After days of uncertainty and warnings not to betray older people, prime minister Liz Truss has confirmed the pension triple lock guarantee will be protected.
Pensioners were warned they could face the “double whammy” next April of a real terms cut to their state pension as well as the prospect of energy support being pared back.
This would mean they could miss out on £442 a year if triple lock is not maintained, according to former pensions minister Sir Steve Webb.
But what is the pension triple lock and what difference will it make to people?
What does the triple lock do?
The triple lock guarantees that the state pension rises every year in line with inflation, earnings or 2.5pc – whichever is highest. September’s inflation figure, at 10.1pc, would normally be part of the calculation.
The policy helps to ensure pensioners’ living standards keep up with those of the wider population. More than 12 million people receive the state pension.

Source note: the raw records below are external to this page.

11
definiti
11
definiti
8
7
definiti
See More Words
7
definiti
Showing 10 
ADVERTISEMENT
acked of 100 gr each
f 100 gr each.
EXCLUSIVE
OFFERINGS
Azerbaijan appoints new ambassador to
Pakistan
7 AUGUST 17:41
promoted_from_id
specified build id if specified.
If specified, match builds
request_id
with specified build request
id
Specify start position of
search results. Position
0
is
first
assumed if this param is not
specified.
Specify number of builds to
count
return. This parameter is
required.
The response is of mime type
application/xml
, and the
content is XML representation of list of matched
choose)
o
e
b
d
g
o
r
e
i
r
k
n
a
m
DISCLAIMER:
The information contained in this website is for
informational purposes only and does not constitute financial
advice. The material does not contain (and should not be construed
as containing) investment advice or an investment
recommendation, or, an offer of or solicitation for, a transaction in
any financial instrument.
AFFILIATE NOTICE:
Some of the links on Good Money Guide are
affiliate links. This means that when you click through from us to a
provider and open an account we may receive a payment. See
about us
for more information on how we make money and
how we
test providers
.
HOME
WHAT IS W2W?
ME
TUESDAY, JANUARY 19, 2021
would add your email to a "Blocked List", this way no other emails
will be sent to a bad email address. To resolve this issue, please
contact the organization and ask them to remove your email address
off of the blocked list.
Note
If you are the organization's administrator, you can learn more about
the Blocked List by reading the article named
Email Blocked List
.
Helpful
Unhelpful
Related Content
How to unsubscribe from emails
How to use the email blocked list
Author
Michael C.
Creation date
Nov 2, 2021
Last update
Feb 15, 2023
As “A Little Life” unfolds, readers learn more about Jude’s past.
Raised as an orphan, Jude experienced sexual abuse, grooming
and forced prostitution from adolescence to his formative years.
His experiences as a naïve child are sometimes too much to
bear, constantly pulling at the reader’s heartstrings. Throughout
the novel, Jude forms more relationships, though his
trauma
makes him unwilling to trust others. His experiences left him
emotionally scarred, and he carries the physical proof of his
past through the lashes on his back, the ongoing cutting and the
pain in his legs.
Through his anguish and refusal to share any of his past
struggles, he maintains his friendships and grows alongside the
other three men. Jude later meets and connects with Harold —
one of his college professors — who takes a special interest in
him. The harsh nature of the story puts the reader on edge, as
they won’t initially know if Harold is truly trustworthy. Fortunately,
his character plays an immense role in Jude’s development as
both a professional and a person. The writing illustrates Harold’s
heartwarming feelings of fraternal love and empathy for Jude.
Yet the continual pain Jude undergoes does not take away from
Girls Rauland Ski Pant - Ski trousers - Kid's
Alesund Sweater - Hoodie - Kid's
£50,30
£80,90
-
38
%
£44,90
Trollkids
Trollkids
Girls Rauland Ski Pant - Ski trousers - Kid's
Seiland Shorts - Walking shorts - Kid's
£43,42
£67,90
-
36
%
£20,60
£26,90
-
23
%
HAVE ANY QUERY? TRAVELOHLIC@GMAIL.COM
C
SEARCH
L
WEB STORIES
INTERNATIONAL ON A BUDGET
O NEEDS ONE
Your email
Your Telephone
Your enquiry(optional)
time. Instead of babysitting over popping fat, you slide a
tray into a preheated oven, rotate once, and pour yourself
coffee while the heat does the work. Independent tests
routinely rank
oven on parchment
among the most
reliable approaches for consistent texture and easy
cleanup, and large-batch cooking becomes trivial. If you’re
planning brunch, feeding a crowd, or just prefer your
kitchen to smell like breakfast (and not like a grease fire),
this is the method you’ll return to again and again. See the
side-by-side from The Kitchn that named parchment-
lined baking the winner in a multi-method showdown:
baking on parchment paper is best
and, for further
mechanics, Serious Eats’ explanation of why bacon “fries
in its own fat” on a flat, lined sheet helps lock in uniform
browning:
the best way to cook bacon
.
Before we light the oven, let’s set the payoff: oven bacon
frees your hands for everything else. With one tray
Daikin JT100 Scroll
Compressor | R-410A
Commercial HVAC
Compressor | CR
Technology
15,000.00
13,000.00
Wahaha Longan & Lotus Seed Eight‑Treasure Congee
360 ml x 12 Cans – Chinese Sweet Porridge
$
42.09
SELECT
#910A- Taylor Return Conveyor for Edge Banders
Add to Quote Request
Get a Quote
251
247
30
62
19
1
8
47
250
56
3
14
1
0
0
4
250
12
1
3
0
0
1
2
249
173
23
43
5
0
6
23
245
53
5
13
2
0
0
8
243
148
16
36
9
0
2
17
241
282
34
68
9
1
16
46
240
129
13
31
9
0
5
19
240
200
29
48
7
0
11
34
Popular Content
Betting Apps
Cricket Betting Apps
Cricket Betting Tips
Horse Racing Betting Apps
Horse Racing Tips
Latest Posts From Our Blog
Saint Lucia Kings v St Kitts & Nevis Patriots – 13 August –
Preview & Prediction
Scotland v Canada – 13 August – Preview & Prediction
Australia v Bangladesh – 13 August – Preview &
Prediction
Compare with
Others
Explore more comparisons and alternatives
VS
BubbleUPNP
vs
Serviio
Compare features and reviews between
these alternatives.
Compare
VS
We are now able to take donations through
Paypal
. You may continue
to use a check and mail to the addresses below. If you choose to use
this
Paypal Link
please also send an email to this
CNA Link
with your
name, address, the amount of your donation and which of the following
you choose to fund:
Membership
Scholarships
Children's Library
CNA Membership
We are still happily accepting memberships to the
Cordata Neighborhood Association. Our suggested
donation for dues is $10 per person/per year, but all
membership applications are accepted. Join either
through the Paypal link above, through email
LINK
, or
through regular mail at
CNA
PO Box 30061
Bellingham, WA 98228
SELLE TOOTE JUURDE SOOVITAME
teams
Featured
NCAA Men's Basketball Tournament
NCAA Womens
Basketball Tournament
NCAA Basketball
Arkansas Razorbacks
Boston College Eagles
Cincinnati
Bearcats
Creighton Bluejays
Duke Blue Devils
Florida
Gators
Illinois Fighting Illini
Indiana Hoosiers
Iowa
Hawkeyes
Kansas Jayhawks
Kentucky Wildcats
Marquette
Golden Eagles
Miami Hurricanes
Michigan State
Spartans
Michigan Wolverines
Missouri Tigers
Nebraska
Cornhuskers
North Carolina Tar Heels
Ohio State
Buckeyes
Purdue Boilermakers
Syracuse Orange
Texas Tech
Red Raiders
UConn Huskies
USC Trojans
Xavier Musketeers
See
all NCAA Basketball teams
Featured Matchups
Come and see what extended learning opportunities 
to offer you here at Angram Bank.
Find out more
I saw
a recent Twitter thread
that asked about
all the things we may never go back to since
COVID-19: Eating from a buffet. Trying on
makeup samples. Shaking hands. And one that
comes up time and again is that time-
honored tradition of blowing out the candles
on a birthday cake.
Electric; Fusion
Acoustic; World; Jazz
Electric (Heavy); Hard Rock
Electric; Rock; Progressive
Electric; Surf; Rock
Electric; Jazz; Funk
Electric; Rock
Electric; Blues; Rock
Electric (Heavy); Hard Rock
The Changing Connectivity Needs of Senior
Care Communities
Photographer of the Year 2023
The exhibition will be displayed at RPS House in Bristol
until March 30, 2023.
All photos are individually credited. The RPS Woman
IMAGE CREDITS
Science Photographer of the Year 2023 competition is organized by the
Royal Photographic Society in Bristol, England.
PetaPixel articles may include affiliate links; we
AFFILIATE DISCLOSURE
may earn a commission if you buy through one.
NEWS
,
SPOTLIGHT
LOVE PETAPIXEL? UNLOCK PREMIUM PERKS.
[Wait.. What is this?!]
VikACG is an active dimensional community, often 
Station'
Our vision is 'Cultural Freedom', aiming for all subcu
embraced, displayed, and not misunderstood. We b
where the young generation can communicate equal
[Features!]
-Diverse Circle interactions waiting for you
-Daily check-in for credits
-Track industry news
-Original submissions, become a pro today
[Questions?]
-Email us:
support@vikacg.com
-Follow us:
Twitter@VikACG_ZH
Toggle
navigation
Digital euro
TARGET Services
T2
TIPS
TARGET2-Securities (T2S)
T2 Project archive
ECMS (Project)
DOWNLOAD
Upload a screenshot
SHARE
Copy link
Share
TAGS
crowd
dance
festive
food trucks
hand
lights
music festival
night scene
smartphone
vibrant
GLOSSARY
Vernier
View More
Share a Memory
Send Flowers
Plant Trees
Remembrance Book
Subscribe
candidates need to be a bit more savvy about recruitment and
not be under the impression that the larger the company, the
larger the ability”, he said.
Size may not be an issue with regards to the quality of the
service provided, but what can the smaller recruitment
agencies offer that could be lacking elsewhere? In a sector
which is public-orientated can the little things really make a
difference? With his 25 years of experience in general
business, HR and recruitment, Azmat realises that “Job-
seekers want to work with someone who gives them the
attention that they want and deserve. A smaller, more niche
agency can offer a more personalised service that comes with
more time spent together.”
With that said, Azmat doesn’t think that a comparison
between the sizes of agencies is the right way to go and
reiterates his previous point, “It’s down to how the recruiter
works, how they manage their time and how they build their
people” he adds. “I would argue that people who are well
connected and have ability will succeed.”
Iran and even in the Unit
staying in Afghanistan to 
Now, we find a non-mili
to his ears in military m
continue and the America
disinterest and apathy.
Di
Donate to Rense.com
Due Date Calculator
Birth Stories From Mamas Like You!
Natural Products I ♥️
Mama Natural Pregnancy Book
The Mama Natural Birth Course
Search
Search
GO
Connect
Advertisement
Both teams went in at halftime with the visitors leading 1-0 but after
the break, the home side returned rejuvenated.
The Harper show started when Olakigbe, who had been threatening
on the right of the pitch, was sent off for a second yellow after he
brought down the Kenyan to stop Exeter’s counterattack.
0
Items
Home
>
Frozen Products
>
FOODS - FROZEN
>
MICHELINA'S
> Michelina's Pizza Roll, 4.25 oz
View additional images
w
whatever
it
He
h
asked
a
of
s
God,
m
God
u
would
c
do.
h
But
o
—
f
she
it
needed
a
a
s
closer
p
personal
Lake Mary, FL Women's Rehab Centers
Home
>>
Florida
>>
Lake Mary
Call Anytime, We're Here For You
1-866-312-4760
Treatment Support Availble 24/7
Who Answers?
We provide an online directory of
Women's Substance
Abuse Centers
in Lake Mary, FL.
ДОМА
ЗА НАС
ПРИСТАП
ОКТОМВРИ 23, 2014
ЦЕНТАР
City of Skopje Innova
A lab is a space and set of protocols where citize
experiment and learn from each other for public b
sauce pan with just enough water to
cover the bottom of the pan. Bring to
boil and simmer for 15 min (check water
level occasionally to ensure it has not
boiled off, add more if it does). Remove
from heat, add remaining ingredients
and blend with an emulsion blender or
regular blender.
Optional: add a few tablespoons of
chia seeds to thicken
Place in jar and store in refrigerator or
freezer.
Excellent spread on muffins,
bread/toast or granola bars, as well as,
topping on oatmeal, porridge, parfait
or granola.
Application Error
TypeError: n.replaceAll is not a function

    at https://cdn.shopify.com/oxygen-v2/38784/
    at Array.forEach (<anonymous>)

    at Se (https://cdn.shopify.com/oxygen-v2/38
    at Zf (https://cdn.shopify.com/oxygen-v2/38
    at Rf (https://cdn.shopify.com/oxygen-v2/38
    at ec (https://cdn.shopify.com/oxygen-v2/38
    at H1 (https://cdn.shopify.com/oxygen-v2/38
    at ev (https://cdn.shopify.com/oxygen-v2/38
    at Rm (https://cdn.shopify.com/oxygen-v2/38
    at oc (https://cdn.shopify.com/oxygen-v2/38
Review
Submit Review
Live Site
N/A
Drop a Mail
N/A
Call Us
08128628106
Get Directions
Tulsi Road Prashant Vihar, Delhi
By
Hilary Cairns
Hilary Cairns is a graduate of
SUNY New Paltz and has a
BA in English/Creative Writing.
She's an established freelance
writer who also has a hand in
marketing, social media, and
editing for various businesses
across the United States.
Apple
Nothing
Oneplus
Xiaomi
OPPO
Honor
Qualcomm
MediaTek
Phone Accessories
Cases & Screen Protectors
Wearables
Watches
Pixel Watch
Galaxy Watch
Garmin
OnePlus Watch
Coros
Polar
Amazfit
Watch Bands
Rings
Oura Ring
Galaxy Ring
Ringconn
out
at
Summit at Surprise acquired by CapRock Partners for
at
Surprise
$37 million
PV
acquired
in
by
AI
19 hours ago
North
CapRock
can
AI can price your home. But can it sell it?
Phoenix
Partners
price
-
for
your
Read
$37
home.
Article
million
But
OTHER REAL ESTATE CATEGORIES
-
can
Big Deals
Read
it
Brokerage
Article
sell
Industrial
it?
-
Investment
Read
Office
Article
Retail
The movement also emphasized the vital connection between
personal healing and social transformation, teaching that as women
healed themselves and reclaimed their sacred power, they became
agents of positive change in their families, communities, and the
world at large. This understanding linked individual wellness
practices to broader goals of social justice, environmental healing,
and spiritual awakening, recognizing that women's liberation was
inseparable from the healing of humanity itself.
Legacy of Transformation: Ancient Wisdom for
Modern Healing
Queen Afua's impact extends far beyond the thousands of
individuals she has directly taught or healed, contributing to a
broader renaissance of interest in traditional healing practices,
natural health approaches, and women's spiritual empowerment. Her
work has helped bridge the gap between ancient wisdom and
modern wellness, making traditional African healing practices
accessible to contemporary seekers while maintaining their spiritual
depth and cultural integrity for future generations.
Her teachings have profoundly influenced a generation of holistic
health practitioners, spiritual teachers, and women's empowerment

What has happened to the triple lock?
The triple lock was previously paused for a year, as the coronavirus pandemic had distorted the wages element of the triple lock. Pensions rose by 3.1pc this year.
So what is happening now?
Ms Truss had previously stated she was committed to the triple lock.
However, there were then indications that ministers could potentially ditch the commitment, with new Chancellor Jeremy Hunt searching for ways to plug a multi-billion pound black hole in the wake of the turmoil following the mini-budget.
But speaking in the House of Commons on Wednesday, Ms Truss insisted that “we are protecting the triple lock on pensions”.
Why would axing the triple lock be controversial?
Politically, it could inflict further damage, following a string of recent policy u-turns. It was a Conservative manifesto pledge and its previous suspension had been viewed as a one-off due to the distorting impacts of the pandemic.
Ditching the promise would affect some of the most vulnerable people in society, many of whom live on fixed incomes, as high inflation wreaks havoc with household budgets.
However, some may make arguments around “intergenerational fairness”, with many working-age people receiving pay rises well below the current rate of inflation.
What impact would there be in cash terms if pensions rose in line with earnings next April instead of inflation?
If pensions rose by 5.5pc, in line with earnings, the weekly new state pension would be £195.35. But if it rose in line with Consumer Prices Index (CPI) inflation, at 10.1pc it would be £8.50 per week higher, at £203.85.
This would add up to a difference of £442 over the course of a year in pensioners’ pockets.
Tom Selby, head of retirement policy at AJ Bell said: “The difference this decision will make to people’s state pension incomes from next year will be massive.
“For those struggling to make ends meet, that amount of money could make a real difference to their quality of life, particularly over the winter months.”